## TRY IT
Exactly reproduce the lines from the top of the entries below through the line containing "26: (444, 309, 2.17)", with both ends included.
- - -
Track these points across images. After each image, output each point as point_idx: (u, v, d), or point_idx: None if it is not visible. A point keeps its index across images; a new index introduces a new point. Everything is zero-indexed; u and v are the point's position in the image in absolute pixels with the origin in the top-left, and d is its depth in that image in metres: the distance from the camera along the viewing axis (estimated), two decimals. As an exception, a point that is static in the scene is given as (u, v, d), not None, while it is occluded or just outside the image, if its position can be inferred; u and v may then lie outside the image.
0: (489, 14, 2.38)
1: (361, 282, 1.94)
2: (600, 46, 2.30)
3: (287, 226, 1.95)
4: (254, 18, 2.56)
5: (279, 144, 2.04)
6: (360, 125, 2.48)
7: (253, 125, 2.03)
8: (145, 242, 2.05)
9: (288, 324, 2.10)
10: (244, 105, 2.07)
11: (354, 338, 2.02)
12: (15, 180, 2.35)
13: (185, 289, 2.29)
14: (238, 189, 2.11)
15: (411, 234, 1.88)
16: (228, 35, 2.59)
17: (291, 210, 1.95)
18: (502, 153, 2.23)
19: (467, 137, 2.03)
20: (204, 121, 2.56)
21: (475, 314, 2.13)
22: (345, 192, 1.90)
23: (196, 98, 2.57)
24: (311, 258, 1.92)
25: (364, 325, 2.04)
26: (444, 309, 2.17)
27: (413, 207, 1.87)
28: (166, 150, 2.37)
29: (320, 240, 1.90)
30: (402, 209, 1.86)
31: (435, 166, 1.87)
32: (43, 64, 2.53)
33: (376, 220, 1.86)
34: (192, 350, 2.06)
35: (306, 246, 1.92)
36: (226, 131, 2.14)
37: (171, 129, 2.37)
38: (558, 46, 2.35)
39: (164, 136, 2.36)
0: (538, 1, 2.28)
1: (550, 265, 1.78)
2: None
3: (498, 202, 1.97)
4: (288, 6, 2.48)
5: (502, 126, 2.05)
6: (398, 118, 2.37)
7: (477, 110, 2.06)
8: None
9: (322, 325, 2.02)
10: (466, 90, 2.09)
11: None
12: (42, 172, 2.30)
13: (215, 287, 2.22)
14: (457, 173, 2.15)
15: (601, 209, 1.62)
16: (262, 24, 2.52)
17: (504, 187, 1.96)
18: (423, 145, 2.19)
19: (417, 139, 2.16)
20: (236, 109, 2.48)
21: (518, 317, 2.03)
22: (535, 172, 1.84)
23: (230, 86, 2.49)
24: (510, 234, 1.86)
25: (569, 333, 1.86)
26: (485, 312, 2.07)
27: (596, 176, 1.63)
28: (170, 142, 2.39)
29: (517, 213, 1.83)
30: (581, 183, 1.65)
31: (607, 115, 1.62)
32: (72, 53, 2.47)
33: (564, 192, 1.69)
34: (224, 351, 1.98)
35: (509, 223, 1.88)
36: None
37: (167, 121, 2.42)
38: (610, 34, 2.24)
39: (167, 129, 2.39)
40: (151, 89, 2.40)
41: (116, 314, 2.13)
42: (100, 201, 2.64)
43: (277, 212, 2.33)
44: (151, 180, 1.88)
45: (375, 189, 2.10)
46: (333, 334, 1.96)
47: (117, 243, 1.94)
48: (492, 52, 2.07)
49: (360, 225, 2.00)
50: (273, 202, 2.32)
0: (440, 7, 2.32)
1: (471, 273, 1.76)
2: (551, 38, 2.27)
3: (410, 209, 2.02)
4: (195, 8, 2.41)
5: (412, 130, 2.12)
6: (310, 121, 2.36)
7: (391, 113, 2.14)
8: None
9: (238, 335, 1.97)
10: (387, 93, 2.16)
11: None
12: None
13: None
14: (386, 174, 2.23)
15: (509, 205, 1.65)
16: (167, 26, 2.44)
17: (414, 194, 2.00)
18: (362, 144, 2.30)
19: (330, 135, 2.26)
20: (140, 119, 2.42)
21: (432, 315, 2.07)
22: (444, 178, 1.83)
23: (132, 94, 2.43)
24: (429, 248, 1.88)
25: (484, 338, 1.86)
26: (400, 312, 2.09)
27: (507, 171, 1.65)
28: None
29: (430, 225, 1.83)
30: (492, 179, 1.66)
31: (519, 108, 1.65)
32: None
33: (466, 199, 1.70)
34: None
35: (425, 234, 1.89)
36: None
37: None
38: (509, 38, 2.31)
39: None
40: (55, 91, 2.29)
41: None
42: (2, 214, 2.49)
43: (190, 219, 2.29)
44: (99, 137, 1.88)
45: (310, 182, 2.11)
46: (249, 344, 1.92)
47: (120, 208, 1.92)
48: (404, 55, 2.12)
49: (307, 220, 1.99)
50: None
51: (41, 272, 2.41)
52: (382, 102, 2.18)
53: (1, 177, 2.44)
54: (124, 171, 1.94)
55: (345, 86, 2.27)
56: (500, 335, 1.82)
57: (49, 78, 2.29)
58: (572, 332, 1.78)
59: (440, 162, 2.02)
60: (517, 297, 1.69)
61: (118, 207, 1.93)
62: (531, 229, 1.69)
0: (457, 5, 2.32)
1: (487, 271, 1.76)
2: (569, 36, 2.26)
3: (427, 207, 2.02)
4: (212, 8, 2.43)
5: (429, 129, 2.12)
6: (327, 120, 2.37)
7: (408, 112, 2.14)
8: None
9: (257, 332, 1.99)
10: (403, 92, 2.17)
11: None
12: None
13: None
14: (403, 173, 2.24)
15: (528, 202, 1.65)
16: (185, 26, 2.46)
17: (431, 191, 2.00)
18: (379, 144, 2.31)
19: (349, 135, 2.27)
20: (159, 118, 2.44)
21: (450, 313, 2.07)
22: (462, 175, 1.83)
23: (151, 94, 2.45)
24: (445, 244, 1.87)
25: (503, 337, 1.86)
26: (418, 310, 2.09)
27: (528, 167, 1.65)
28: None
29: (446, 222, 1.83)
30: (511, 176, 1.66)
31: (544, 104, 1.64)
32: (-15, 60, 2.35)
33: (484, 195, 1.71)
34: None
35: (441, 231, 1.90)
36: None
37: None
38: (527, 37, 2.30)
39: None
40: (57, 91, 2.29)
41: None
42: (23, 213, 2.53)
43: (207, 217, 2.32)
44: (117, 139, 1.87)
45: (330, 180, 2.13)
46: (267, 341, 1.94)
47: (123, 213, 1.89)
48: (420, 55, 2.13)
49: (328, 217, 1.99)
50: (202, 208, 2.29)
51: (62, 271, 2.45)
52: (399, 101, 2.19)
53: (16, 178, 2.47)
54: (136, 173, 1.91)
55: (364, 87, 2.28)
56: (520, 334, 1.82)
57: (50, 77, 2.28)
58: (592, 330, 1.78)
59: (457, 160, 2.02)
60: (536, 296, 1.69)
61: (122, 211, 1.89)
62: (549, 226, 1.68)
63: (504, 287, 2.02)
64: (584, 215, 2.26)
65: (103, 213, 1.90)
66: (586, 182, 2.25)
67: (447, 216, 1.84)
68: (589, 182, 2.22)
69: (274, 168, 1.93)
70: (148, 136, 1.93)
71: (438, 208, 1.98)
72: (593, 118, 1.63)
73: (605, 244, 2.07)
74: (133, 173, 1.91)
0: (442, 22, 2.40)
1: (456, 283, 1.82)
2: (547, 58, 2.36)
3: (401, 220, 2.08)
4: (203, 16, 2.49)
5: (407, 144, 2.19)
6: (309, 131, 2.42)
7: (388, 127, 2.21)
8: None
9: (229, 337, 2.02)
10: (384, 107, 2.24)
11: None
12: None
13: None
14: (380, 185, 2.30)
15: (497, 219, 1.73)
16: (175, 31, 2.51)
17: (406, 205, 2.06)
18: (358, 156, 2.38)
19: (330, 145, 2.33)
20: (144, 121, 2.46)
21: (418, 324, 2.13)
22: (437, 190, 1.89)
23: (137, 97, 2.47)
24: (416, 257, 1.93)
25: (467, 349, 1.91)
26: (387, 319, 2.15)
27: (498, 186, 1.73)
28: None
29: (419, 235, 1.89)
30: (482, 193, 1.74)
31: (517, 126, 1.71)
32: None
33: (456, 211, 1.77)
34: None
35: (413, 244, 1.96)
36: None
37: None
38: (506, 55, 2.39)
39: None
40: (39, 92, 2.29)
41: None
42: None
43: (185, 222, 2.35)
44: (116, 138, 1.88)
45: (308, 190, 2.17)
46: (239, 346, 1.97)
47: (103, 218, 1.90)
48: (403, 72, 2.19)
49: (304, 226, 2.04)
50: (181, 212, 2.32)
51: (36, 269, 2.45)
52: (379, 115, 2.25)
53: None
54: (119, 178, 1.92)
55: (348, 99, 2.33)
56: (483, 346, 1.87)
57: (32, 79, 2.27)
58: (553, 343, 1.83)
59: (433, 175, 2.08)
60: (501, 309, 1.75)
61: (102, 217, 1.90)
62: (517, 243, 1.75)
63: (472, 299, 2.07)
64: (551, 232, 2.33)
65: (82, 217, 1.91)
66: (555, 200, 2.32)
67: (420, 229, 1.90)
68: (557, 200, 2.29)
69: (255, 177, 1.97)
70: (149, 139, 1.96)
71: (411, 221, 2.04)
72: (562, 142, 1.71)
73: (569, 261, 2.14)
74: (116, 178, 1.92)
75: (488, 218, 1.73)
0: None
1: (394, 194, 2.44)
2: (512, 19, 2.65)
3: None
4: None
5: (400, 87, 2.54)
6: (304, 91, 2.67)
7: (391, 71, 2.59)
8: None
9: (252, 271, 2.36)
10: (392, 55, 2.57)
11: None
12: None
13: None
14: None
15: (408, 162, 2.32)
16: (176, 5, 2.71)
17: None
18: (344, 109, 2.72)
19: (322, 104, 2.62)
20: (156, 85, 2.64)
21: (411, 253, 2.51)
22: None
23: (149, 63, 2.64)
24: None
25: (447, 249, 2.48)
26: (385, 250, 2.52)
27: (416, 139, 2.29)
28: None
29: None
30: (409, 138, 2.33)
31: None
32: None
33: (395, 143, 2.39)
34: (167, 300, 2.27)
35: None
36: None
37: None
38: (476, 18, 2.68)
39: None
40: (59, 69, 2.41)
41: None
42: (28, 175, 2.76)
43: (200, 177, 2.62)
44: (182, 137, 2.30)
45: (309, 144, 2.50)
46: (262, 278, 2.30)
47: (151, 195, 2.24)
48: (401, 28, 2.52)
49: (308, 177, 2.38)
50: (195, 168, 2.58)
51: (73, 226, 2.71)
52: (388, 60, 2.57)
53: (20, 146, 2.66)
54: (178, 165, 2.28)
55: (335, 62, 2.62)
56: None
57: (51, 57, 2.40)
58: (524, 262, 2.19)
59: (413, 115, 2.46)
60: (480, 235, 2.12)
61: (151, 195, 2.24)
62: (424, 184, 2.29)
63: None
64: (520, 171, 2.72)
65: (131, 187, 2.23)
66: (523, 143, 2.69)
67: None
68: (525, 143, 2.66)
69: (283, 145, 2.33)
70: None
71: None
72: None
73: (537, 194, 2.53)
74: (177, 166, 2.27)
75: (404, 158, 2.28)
- - -
## ANSWER TO THE EXERCISE
Track these points across images. After each image, output each point as point_idx: (u, v, d), or point_idx: None if it is not visible. A point keeps its index across images; a new index introduces a new point. Everything is zero-indexed; u and v are the point's position in the image in absolute pixels with the origin in the top-left, and d is its depth in that image in metres: the distance from the camera along the viewing axis (estimated), two decimals. As an exception, a point that is static in the scene is given as (u, v, d), not None, while it is occluded or just outside the image, if its position can be inferred; u and v may then lie outside the image.
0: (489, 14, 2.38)
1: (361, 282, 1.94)
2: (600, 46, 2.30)
3: (287, 226, 1.95)
4: (254, 18, 2.56)
5: (279, 144, 2.04)
6: (360, 125, 2.48)
7: (253, 125, 2.03)
8: (145, 242, 2.05)
9: (288, 324, 2.10)
10: (244, 105, 2.07)
11: (354, 338, 2.02)
12: (15, 180, 2.35)
13: (185, 289, 2.29)
14: (238, 189, 2.11)
15: (411, 234, 1.88)
16: (228, 35, 2.59)
17: (291, 210, 1.95)
18: (502, 153, 2.23)
19: (467, 137, 2.03)
20: (204, 121, 2.56)
21: (475, 314, 2.13)
22: (345, 192, 1.90)
23: (196, 98, 2.57)
24: (311, 258, 1.92)
25: (364, 325, 2.04)
26: (444, 309, 2.17)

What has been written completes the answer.